Extracted data entries
____

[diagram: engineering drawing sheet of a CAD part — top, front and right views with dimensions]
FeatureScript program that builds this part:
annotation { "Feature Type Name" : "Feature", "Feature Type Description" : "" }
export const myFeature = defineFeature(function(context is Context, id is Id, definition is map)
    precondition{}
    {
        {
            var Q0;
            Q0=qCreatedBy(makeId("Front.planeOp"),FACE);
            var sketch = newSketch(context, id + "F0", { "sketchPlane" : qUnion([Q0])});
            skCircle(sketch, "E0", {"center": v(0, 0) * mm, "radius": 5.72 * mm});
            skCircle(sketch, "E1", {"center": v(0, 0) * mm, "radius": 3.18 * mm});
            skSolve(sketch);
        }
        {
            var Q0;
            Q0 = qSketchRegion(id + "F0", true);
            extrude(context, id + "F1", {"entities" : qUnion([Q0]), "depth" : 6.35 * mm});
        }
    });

____

— SHORT PROBLEM —
Convert the source text in the items into a JSON list of strings, one string for each line, and omit any blank lines.

— RESPONSE —
[
  "[diagram: engineering drawing sheet of a CAD part — top, front and right views with dimensions]",
  "FeatureScript program that builds this part:",
  "annotation { \"Feature Type Name\" : \"Feature\", \"Feature Type Description\" : \"\" }",
  "export const myFeature = defineFeature(function(context is Context, id is Id, definition is map)",
  "    precondition{}",
  "    {",
  "        {",
  "            var Q0;",
  "            Q0=qCreatedBy(makeId(\"Front.planeOp\"),FACE);",
  "            var sketch = newSketch(context, id + \"F0\", { \"sketchPlane\" : qUnion([Q0])});",
  "            skCircle(sketch, \"E0\", {\"center\": v(0, 0) * mm, \"radius\": 5.72 * mm});",
  "            skCircle(sketch, \"E1\", {\"center\": v(0, 0) * mm, \"radius\": 3.18 * mm});",
  "            skSolve(sketch);",
  "        }",
  "        {",
  "            var Q0;",
  "            Q0 = qSketchRegion(id + \"F0\", true);",
  "            extrude(context, id + \"F1\", {\"entities\" : qUnion([Q0]), \"depth\" : 6.35 * mm});",
  "        }",
  "    });"
]